[Task instructions] Please keep to the lines below from the one with "doğrulama anahtarını alma" through the one with "Serving of directory index files.", and restate them word for word, ends included.

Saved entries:
>>
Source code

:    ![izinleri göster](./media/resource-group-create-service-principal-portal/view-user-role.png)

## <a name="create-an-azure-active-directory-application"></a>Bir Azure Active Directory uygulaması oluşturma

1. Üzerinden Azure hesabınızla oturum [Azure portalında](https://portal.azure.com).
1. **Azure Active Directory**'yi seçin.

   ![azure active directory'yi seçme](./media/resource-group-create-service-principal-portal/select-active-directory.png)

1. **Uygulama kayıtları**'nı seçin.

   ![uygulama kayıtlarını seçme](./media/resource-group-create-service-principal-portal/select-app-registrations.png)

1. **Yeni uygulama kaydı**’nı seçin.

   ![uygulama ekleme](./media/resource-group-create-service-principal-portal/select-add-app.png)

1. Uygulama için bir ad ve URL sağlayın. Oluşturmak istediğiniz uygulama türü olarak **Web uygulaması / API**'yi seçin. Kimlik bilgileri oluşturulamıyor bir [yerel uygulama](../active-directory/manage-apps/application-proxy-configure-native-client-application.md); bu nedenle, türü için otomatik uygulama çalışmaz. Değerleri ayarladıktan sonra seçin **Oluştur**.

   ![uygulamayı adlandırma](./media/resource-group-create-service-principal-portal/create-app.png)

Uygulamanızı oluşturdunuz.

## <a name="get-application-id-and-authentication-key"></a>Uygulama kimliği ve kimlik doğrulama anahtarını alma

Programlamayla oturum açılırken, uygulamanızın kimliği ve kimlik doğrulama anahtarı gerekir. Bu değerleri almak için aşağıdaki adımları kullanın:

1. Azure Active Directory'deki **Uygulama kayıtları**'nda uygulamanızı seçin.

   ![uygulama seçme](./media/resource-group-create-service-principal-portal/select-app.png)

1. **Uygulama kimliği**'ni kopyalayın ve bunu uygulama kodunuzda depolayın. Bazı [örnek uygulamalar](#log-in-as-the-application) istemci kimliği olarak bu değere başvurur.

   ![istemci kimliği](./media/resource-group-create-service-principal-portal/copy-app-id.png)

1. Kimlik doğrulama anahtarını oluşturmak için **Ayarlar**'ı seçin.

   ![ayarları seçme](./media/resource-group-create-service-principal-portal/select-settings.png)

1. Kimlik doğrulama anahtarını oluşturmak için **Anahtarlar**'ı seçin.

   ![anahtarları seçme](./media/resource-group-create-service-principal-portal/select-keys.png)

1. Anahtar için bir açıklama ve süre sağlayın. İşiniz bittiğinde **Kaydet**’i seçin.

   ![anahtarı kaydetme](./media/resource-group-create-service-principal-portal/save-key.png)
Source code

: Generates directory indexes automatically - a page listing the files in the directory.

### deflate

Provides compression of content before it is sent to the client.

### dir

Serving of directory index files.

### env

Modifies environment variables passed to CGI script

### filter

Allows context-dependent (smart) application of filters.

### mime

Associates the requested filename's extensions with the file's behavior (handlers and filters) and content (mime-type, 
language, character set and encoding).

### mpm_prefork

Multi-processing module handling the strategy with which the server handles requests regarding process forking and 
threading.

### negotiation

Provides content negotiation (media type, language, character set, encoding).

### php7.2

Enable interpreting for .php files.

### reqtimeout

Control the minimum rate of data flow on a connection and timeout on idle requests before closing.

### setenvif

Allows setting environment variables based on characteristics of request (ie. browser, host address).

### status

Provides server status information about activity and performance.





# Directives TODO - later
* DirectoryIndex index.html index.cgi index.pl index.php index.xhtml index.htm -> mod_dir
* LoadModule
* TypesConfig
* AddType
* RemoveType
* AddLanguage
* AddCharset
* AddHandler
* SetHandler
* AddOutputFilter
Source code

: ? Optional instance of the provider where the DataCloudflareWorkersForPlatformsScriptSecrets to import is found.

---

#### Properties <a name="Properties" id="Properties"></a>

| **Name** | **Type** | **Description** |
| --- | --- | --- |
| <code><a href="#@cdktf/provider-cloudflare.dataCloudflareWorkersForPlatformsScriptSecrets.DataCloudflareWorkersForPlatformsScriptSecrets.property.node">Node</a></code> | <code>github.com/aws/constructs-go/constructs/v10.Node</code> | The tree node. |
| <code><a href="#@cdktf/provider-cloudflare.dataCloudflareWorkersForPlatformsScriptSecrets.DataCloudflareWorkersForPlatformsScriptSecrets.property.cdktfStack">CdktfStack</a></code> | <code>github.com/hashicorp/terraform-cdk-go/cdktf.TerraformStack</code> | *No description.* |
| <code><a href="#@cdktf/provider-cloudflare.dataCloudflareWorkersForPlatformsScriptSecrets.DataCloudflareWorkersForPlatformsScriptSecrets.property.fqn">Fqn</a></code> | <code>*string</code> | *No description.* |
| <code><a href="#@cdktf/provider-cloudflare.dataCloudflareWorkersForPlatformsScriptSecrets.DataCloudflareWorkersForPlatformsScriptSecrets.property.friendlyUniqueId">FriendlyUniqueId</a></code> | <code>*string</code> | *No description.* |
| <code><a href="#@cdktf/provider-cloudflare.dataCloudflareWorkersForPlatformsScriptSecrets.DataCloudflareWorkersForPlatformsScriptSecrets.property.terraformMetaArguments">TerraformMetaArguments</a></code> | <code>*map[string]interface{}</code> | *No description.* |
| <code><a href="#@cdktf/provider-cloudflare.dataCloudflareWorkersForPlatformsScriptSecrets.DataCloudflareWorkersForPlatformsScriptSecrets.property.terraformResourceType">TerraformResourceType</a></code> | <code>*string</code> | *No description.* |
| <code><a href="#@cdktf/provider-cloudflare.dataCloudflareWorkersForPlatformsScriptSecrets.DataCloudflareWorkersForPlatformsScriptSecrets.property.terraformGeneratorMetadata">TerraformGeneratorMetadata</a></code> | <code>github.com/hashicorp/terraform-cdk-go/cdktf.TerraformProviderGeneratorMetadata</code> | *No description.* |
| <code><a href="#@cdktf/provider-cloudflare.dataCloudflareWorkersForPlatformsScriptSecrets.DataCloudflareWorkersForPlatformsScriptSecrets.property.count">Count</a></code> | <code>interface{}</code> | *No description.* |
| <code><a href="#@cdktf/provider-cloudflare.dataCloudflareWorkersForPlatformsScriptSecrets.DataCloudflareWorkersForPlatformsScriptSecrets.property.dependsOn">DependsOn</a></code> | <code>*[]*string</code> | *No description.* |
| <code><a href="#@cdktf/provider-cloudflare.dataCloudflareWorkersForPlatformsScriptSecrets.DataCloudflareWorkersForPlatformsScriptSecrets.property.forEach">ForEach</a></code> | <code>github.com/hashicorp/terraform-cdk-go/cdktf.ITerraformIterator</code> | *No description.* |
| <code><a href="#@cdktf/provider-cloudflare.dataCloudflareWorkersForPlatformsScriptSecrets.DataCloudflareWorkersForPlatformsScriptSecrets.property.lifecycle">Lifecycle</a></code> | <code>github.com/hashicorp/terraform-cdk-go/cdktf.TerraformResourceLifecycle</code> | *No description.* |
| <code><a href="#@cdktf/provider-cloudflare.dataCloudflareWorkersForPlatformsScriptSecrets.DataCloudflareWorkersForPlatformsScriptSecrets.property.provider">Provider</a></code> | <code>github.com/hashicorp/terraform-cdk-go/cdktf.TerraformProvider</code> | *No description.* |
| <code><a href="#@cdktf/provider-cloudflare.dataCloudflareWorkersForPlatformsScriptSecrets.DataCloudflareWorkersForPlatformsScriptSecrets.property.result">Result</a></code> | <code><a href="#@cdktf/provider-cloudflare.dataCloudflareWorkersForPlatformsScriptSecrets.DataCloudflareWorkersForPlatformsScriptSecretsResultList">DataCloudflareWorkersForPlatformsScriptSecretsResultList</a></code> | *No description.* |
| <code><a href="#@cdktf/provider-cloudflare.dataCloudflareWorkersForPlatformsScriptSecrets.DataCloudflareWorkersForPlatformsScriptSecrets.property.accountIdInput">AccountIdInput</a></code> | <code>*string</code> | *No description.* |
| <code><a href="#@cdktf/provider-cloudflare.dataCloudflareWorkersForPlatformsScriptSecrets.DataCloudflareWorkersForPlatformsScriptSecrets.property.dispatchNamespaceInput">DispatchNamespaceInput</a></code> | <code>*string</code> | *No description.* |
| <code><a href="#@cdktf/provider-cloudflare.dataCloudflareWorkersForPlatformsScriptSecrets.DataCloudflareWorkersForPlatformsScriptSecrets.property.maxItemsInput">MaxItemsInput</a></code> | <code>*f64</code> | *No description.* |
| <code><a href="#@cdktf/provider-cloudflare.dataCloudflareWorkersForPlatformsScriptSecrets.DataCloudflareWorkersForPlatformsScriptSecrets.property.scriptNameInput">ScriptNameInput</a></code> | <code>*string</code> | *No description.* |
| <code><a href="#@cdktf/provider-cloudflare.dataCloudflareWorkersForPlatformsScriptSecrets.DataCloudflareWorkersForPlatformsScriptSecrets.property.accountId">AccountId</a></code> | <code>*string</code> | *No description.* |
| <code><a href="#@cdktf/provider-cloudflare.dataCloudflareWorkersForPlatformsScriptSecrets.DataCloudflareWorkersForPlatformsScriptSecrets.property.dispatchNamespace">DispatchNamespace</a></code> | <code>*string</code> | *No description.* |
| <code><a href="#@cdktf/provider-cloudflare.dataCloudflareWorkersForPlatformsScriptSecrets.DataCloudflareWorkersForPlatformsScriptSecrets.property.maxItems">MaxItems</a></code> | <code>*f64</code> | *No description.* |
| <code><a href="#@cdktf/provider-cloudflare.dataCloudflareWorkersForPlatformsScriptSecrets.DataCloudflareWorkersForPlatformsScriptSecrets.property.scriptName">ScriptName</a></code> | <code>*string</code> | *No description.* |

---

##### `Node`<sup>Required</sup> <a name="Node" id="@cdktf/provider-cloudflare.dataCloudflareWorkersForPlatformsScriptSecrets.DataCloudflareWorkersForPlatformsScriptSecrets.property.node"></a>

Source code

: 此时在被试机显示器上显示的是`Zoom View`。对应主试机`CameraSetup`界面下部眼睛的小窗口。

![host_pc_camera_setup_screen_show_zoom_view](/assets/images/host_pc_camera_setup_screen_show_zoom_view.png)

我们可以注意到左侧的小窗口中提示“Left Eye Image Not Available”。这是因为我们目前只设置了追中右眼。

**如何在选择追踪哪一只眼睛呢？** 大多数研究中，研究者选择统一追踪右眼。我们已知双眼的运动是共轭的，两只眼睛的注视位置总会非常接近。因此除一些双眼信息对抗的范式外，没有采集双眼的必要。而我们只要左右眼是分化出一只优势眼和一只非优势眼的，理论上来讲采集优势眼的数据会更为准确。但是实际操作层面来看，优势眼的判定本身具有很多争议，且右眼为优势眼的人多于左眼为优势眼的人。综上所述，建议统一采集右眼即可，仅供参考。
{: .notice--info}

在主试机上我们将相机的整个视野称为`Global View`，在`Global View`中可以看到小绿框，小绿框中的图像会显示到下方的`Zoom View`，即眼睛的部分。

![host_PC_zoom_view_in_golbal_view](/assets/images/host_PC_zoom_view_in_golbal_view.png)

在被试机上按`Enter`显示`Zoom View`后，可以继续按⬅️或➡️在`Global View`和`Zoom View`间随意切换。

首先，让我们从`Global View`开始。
<<
[Output]
## <a name="get-application-id-and-authentication-key"></a>Uygulama kimliği ve kimlik doğrulama anahtarını alma

Programlamayla oturum açılırken, uygulamanızın kimliği ve kimlik doğrulama anahtarı gerekir. Bu değerleri almak için aşağıdaki adımları kullanın:

1. Azure Active Directory'deki **Uygulama kayıtları**'nda uygulamanızı seçin.

   ![uygulama seçme](./media/resource-group-create-service-principal-portal/select-app.png)

1. **Uygulama kimliği**'ni kopyalayın ve bunu uygulama kodunuzda depolayın. Bazı [örnek uygulamalar](#log-in-as-the-application) istemci kimliği olarak bu değere başvurur.

   ![istemci kimliği](./media/resource-group-create-service-principal-portal/copy-app-id.png)

1. Kimlik doğrulama anahtarını oluşturmak için **Ayarlar**'ı seçin.

   ![ayarları seçme](./media/resource-group-create-service-principal-portal/select-settings.png)

1. Kimlik doğrulama anahtarını oluşturmak için **Anahtarlar**'ı seçin.

   ![anahtarları seçme](./media/resource-group-create-service-principal-portal/select-keys.png)

1. Anahtar için bir açıklama ve süre sağlayın. İşiniz bittiğinde **Kaydet**’i seçin.

   ![anahtarı kaydetme](./media/resource-group-create-service-principal-portal/save-key.png)
Source code

: Generates directory indexes automatically - a page listing the files in the directory.

### deflate

Provides compression of content before it is sent to the client.

### dir

Serving of directory index files.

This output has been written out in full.